The City of Mirrors (The Passage 3)
“Peter, you are not going out there,” Apgar said.
“Amy can protect me. You can see it for yourself. They’re here to defend us.”
“I don’t care if they’re here to fix the plumbing—you’ve lost your goddamn mind. Do not make me tackle you, because I will absolutely do that.”
The soldier darted his eyes to Peter, then the general, then back again. “Sir, should I get the harness or not?”
“Private, you take one step and I’m going to pitch you over that wall,” Apgar said.
Another cry from the spotter: “We have movement! The riders are moving away!”
Peter looked up. “What do you mean away?”
A face floated over the rail. A quick conferral with someone behind him, then the man pointed due north. “Across the field, sir!”
Peter stepped back to the edge of the rampart and raised his binoculars. “Gunnar, are you seeing this?”
“What are they doing?” Apgar said. “Are they surrendering?”
With a puff of dust, Amy and Alicia brought their horses to a halt. Amy drew and raised the sword. It was not a gesture of capitulation but defiance.
They were setting themselves as bait.
—
“Fanning, do you hear me?!”
Amy’s words dwindled into the gloom.
“If you want me, come and get me!”
“Should we go further out?” Alicia asked.
“If we do, we might not make it back.” Then, raising her voice again: “Are you listening? I’m right here, you bastard!”
Alicia waited. Still nothing. Then:
You have done well, Alicia.
She pressed her hands over her ears, a pointless reflex; Fanning’s voice was inside her.
Everything I could have wished for, you have accomplished. Her army is nothing, I can whisk it away. You have given me that, and so much more.
“Shut up! Leave me alone!”
Amy was staring at her. “Lish, what is it? Is it Fanning?”
Do you feel it, Alicia? Fanning’s voice was smooth, taunting. It was like an oily liquid spreading through her brain. Of course you do. You always could. Haunting the streets, counting heads. They are a part of you as I am a part of you.
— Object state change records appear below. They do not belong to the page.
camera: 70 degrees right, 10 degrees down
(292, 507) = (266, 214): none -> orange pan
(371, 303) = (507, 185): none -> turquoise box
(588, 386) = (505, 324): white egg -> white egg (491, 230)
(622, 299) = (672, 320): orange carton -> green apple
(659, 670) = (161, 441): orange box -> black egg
Alicia heard the sound then. No, not heard: sensed. A kind of…scratching. Where was it coming from?
She must come to me in ruins. That will be the truest test. To feel what I feel. What we feel, my Alicia. To know despair. A world without hope, without purpose, everything lost.
“Alicia, tell me what’s happening.”
I know your dreams, Alicia. The great walled city and its sounds of life within. The music and the happy cries of children. Your longing to be among them, and the door you cannot enter. Did you know even then, Alicia? Did you know what lay in store?
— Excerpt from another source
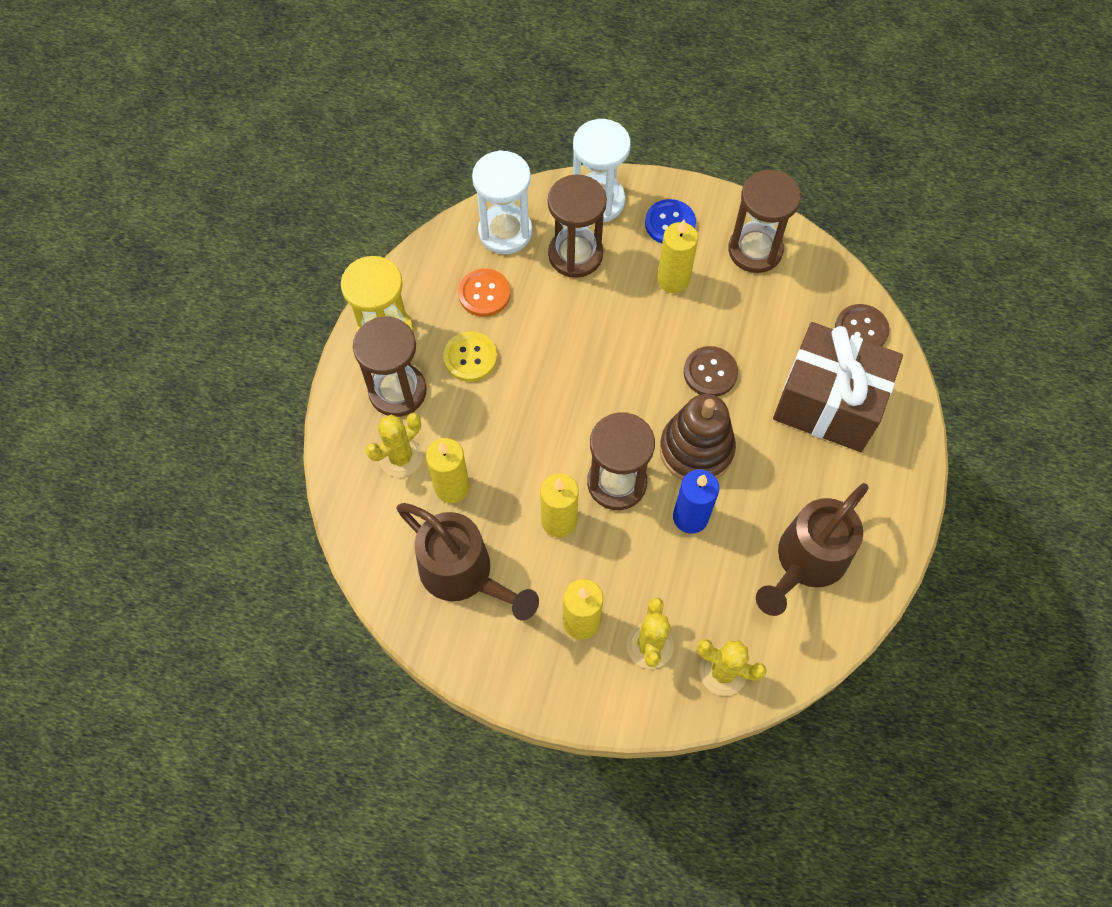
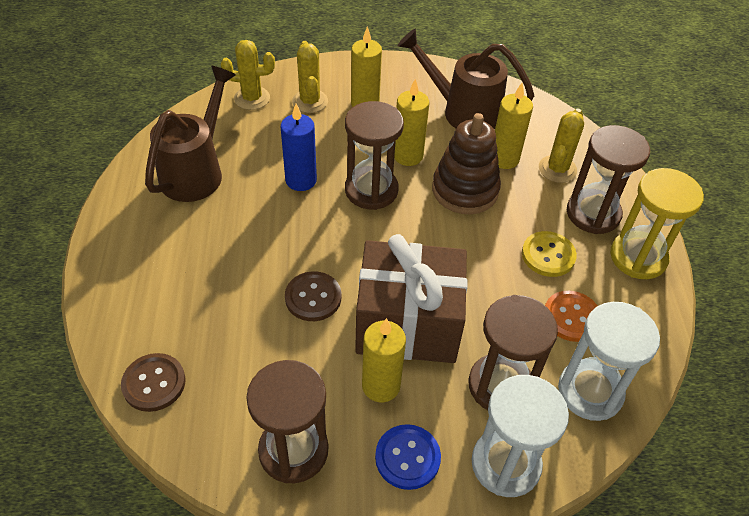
camera: 160 degrees right, 15 degrees down
(696, 450) = (309, 229): brown stacking toy -> brown stacking toy (465, 190)
(828, 403) = (186, 297): brown gift -> brown gift (408, 323)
The sound grew more intense. The blood was throbbing in her neck; she thought she might be ill.
My Alicia, it is already done. Can you feel it? Can you feel…them?
Her mind slammed back to awareness. She turned in her saddle. Beyond the barrier of Amy’s army, the lights of the city shone.
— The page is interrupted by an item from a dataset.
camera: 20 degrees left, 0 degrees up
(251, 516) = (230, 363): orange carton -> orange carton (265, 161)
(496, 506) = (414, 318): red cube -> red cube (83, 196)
Outside, she thought. I’m outside, just like in the dream.
“Oh, God, no.”
—
Sara was trying to make herself breathe.
A hundred and twenty souls were crammed in the basement. Candles and lanterns, spread throughout the space, cast odd, animated shadows. Sara’s pistol lay in her lap, her hand upon it, loose but ready.
Jenny and Hannah had organized a game of duck, duck, goose to distract some of the children. Others were occupying themselves with smuggled toys. A few were crying, though probably they did not know why; they were channeling the anxiety of the adults.
Sara was sitting on the floor with her back against the door. Its metal face was cool against her skin. Would it hold? Various scenes unfolded in her mind: pounding on the door, the metal bulging, everyone screaming, backing away, then the final crack and death pouring in, engulfing them all.
She was watching Jenny and Hannah. Jenny was terrified—the woman wore her emotions like a coat—but Hannah had a steady streak in her. It was she who had initiated the game. There were people, Sara knew, who were like this, the ones who could not be ruffled or else didn’t show it, who possessed great internal reservoirs of calm. Hannah was racing around the circle on her long legs, grinning with conspiracy, pursued by a little boy. Hannah was going to let him catch her, of course; she made a stagy show of her surrender that sent the boy into a fit of happy giggles, which, for a moment, put Sara at ease. She remembered such games, how much fun they were, their object so simple and pure. She had played duck, duck, goose as a girl, then, later, with Kate and her friends. But in the next instant, this thought was replaced by another. Kate, she thought, Kate, where are you, where have you gone? Your body lies in a bed far from home; your spirit has flown. I am lost without you. Lost.